On 16 March 2017 at 21:43, Kamil Rytarowski <
n54%gmx.com@localhost> wrote:
> On 16.03.2017 11:55, Pavel Labath wrote:
>> What kind of per-process events
>> are we talking about here?
>
> I'm mostly thinking about ResumeActions - to resume the whole process,
> while being able single-stepping desired thread(s).
>
> (We also offer PT_SYSCALL feature, but it's not needed right now in LLDB).
>
>> Is there anything more here than a signal
>> directed at the whole process?
>
> single-stepping
> resume thread
> suspend thread
>
> I'm evaluating FreeBSD-like API PT_SETSTEP/PT_CLEARSTEP for NetBSD. It
> marks a thread for single-stepping. This code is needed to allow us to
> combine PT_SYSCALL & PT_STEP and PT_STEP & emit signal.
>
> I was thinking about ResumeActions marking which thread to
> resume/suspend/singlestep, whether to emit a signal (one per global
> PT_CONTINUE[/PT_SYSCALL]) and whether to resume the whole thread.
>
> To some certain point it might be kludged with single-thread model for
> basic debugging.
>
>
> I imagined a possible flow of ResumeAction calls like:
> [Generic/Native framework knows upfront the image of threads within
> debuggee]
> - Resume Thread 2 (PT_RESUME)
> - Suspend Thread 3 (PT_SUSPEND)
> - Set single-step Thread 2 (PT_SETSTEP)

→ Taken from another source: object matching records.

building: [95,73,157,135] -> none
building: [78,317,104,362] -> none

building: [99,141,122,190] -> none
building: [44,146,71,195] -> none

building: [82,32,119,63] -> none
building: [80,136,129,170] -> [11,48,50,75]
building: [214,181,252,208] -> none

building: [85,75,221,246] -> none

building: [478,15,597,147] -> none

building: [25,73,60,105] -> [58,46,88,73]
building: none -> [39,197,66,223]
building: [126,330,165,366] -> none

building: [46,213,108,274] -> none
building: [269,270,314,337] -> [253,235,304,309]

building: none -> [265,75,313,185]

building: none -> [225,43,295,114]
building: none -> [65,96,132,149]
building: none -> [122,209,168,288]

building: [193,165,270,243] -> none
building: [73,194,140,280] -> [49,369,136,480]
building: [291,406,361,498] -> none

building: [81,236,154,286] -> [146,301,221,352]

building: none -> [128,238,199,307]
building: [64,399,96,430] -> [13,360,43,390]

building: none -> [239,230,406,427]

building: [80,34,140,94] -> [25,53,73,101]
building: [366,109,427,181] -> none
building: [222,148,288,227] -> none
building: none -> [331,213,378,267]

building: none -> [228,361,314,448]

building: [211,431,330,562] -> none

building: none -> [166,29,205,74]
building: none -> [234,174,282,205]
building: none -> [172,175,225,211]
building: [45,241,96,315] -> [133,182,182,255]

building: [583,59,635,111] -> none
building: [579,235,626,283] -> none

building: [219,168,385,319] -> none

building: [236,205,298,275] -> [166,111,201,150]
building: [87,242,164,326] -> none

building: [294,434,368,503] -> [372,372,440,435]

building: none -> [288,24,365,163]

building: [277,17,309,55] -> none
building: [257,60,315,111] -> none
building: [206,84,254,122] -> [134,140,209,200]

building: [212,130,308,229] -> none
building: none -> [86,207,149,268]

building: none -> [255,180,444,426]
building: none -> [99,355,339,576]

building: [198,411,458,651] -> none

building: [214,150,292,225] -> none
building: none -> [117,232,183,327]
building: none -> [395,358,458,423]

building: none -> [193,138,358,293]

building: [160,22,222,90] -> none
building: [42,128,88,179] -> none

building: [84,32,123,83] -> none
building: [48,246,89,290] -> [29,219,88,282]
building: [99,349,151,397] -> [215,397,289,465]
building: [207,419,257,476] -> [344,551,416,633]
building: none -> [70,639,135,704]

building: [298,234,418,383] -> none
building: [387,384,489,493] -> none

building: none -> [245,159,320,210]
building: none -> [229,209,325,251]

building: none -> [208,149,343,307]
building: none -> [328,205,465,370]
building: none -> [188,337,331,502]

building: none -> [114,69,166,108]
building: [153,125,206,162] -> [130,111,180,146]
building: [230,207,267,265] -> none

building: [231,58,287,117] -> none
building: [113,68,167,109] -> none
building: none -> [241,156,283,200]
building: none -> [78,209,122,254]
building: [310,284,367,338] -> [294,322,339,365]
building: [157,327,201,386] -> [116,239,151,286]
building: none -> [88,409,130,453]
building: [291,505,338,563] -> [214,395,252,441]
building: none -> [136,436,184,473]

> - Set single-step Thread 4 (PT_SETSTEP)
> - Clear single-step Thread 5 (PT_CLEARSTEP)
> - Resume & emit signal SIGIO (PT_CONTINUE)
>
> In other words: setting properties on threads and pushing the
> PT_CONTINUE button at the end.
None of this is really NetBSD-specific, except the whole-process signal at the end (which I am going to ignore for now). I mean, the implementation of it is different, but there is no reason why someone would not want to perform the same set of actions on Linux for instance. I think most of the work here should be done on the client. Then, when the user issues the final "continue", the client sends something like $vCont;s:2;s:4;c:5. Then it's up to the server to figure out how execute these actions. On NetBSD it would execute the operations you mention above, while on linux it would do something like ptrace(PTRACE_SINGLESTEP, 2); ptrace(PTRACE_SINGLESTEP, 4); ptrace(PTRACE_CONTINUE, 5); (linux lldb-server already supports this actually, although you may have a hard time convincing the client to send a packet like that).
So I don't believe there will be any sweeping changes necessary to support this in the future. If I understand it correctly, you are working on the server now. All you need to do there is to make sure you translate the set of actions in the packet to the proper sequence of ptrace calls. You can even write lldb-server-style tests for that. Then, we can discuss what would be the best user-level interface to specify complex actions like this, and teach the client to send these packets.
>
>> AFAICT, most of the stop reasons
>> (breakpoint, watchpoint, single step, ...) are still linked to a
>> specific thread even in your process model. I think you could get to a
>> point where lldb is very useful even without getting these events
>> "correct".
>>
>
> I was thinking for example about this change (it's not following the
> real function name nor the prototype):
>
> GetStoppedReason(Thread) -> GetStoppedReason(Process,Thread)
>
> The Linux code would easily route it to desired thread and (Net)BSD
> return immediately the requested data. The need to have these functions
> in NativeThread (enforced by the framework) is the only purpose I keep
> them there, while there is global stopped reason on NetBSD (per-process).
Ok, I think we can talk about tweaks like that once you have something upstream. Right now it does not seem to me like that should pose a big development obstacle.
In my local code, I'm populating all threads within the tracee
(NativeThread) with exactly the same stop reason - for the "whole
process" case. I can see - on the client side - that it prints out the
same message for each thread within the process as all of them captured
a stop action.
Indeed, that can be a nuissance. The whole-process events is probably the first thing we should look at after the port is operational. I think this can be handled independently of the fancy resume actions we talk about above, which as Jim pointed out, would be very hard for users to comprehend anyway.
I'm evaluating it from the point of view of a tracee with 10.000 threads
and getting efficient debugging experience. This is why I would ideally
reduce NativeThread to a container that is sorted, hashale box of
integers (lwpid_t) and shut down stopped reason extension called for
each stopped in debuggee.
I wouldn't worry too much about the performance of this part of the code. If you get to the point where you debug a process with ten thousand threads, I think you'll find that there are other things which are causing performance problems.